Source data:
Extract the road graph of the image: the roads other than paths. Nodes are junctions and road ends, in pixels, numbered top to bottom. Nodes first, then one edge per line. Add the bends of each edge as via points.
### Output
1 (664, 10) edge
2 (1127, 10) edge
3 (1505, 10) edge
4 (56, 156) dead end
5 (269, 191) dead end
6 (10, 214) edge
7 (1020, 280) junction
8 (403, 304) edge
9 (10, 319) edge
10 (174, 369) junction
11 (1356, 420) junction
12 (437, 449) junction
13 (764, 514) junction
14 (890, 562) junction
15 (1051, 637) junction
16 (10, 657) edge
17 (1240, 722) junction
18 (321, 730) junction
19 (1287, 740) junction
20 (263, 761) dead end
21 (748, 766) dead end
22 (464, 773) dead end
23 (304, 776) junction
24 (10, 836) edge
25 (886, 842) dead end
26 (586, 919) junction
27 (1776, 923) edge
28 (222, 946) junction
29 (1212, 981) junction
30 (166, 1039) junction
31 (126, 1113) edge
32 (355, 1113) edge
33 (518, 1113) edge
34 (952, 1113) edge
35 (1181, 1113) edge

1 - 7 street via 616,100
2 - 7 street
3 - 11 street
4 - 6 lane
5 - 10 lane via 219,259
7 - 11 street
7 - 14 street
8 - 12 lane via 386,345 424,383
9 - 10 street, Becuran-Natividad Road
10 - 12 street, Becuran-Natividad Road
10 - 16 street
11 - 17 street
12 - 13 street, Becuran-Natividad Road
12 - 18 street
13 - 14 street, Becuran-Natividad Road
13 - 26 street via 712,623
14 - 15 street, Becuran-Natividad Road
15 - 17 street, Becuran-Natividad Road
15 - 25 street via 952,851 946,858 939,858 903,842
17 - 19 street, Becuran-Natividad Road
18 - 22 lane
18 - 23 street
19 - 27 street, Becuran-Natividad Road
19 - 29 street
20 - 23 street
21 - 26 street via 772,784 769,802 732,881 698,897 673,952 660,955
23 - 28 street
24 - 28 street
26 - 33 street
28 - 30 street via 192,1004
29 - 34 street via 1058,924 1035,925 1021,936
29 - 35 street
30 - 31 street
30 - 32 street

Assignment:
Return each line above exactly as it appears.

Answer section:
Extract the road graph of the image: the roads other than paths. Nodes are junctions and road ends, in pixels, numbered top to bottom. Nodes first, then one edge per line. Add the bends of each edge as via points.
### Output
1 (664, 10) edge
2 (1127, 10) edge
3 (1505, 10) edge
4 (56, 156) dead end
5 (269, 191) dead end
6 (10, 214) edge
7 (1020, 280) junction
8 (403, 304) edge
9 (10, 319) edge
10 (174, 369) junction
11 (1356, 420) junction
12 (437, 449) junction
13 (764, 514) junction
14 (890, 562) junction
15 (1051, 637) junction
16 (10, 657) edge
17 (1240, 722) junction
18 (321, 730) junction
19 (1287, 740) junction
20 (263, 761) dead end
21 (748, 766) dead end
22 (464, 773) dead end
23 (304, 776) junction
24 (10, 836) edge
25 (886, 842) dead end
26 (586, 919) junction
27 (1776, 923) edge
28 (222, 946) junction
29 (1212, 981) junction
30 (166, 1039) junction
31 (126, 1113) edge
32 (355, 1113) edge
33 (518, 1113) edge
34 (952, 1113) edge
35 (1181, 1113) edge

1 - 7 street via 616,100
2 - 7 street
3 - 11 street
4 - 6 lane
5 - 10 lane via 219,259
7 - 11 street
7 - 14 street
8 - 12 lane via 386,345 424,383
9 - 10 street, Becuran-Natividad Road
10 - 12 street, Becuran-Natividad Road
10 - 16 street
11 - 17 street
12 - 13 street, Becuran-Natividad Road
12 - 18 street
13 - 14 street, Becuran-Natividad Road
13 - 26 street via 712,623
14 - 15 street, Becuran-Natividad Road
15 - 17 street, Becuran-Natividad Road
15 - 25 street via 952,851 946,858 939,858 903,842
17 - 19 street, Becuran-Natividad Road
18 - 22 lane
18 - 23 street
19 - 27 street, Becuran-Natividad Road
19 - 29 street
20 - 23 street
21 - 26 street via 772,784 769,802 732,881 698,897 673,952 660,955
23 - 28 street
24 - 28 street
26 - 33 street
28 - 30 street via 192,1004
29 - 34 street via 1058,924 1035,925 1021,936
29 - 35 street
30 - 31 street
30 - 32 street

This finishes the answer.